You are playing a monster-slaying game. The game takes place on a map, and your task is to wield weapons to defeat all the monsters on the map.

The map consists of $n$ cities and $m$ undirected roads connecting these cities, such that all cities are connected either directly or indirectly. Each city has a monster, and the health of the monster in city $i$ is $a_i$.

Initially, you have $k$ weapons, and the $i$-th weapon has a durability of $b_i$.

You can choose any city to start from and travel along the roads. Every time you arrive at a city for the first time, you must fight the monster there. The rules of combat are: you use the weapons you have in the order of their indices. If the current durability of the weapon is not less than the monster's health, you can kill the monster, but the weapon's durability will decrease by an amount equal to the monster's health. If the current weapon's durability is less than the monster's health, you cannot use this weapon to fight the monster; you must immediately discard it and switch to the next one. If you have no more weapons to switch to, you lose the game.

Additionally, there are $q$ items on the map, distributed in different cities. The $i$-th item is located in city $c_i$ and has an attribute value of $d_i$. Every time you kill a monster in a city, if there is an item in that city, you obtain it. The effect of an item is that when you fight a monster, you can use one item on it beforehand to reduce the monster's health by $d_i$, down to a minimum of $0$. Each item can be used at most once, and each monster can have at most one item used on it. Note that items do not need to be used immediately after being obtained.

Can you defeat all the monsters? If you can, find the optimal strategy (i.e., minimize the number of weapons used $x$, and if there is a tie, maximize the remaining durability $y$ of the last weapon used), and output $x$ and $y$. If you cannot win, simply output the string FAIL.

Input

The first line contains $4$ non-negative integers $n, m, k, q$.

The next $m$ lines each contain $2$ positive integers $u_i, v_i$, representing a road connecting city $u_i$ and city $v_i$.

The next line contains $n$ positive integers $a_i$, representing the health of the monsters.

The next line contains $k$ positive integers $b_i$, representing the initial durability of the weapons.

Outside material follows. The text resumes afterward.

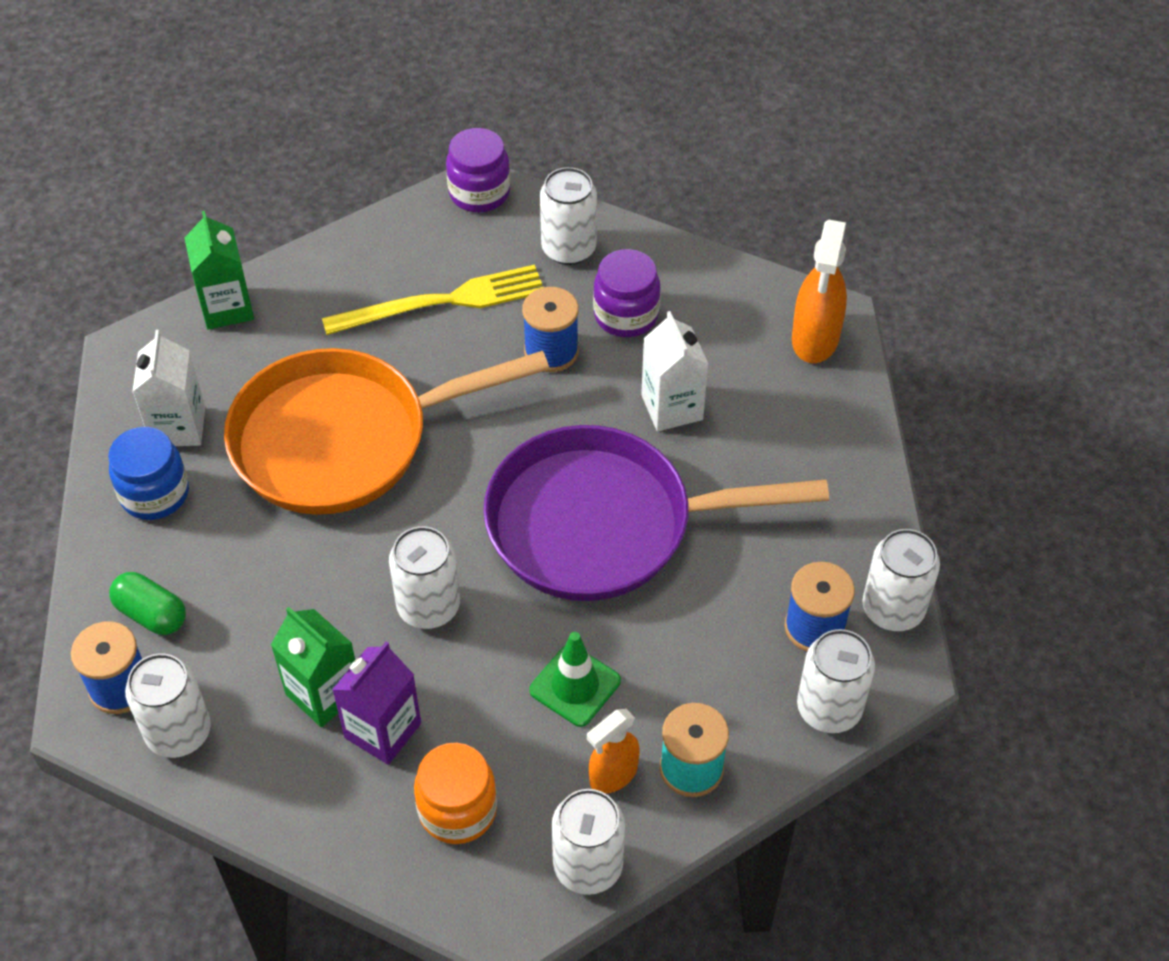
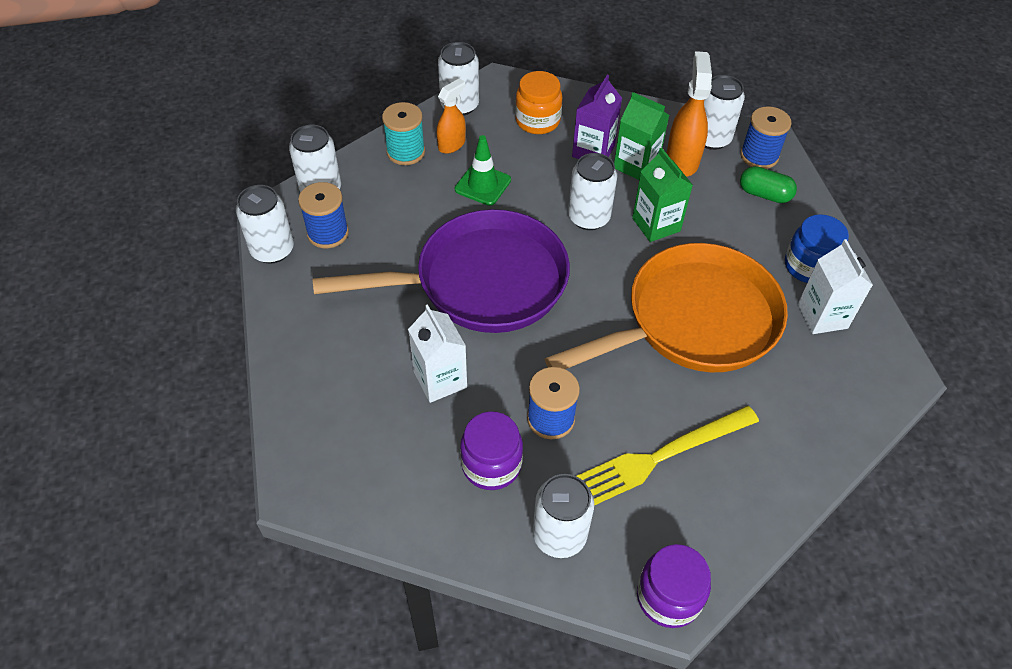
camera: 170 degrees right, 0 degrees up
green carton [185,211,254,330] -> green carton moved to [632,148,693,242]
orange spray bottle [792,220,847,363] -> orange spray bottle moved to [667,51,712,177]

The next $q$ lines each contain $2$ positive integers $c_i, d_i$, describing an item.

Output

Output a single line. If a winning strategy exists, output $2$ positive integers $x$ and $y$, representing that the first $x$ weapons were used in the optimal strategy, and the remaining durability of the last weapon used is $y$. If you cannot win, output the string FAIL.

Examples

Input 1

3 2 2 2
1 2
2 3
2 3 5
2 6
2 2
3 3

Output 1

2 1

Note 1

Your optimal strategy is to fight the monster in city $3$ first. Although you will discard weapon $1$ immediately, you can then use the items to defeat the monsters in city $2$ and city $1$ without consuming any durability. If you choose to fight the monster in city $1$ first, weapon $2$ will have $0$ durability left at the end.

Input 2

3 3 3 2
1 2
2 3
1 3
3 3 5
3 3 3
1 1
2 1

Output 2

FAIL

Note 2

Because you cannot use both items on the monster in city $3$, you cannot defeat it regardless of your strategy.

Subtasks

For all data, $1 \leq n \leq 18$, $n-1 \leq m \leq n(n-1)/2$, $1 \leq k \leq n$, $0 \leq q \leq \min(n, 8)$, $1 \leq a_i, b_i \leq 10^9$, $1 \leq c_i \leq n$, $1 \leq d_i \leq 10^9$, $1 \leq u_i, v_i \leq n$, $u_i \neq v_i$. It is guaranteed that all $c_i$ are distinct, that there is at most one road directly connecting any pair of cities, and that the given graph is connected.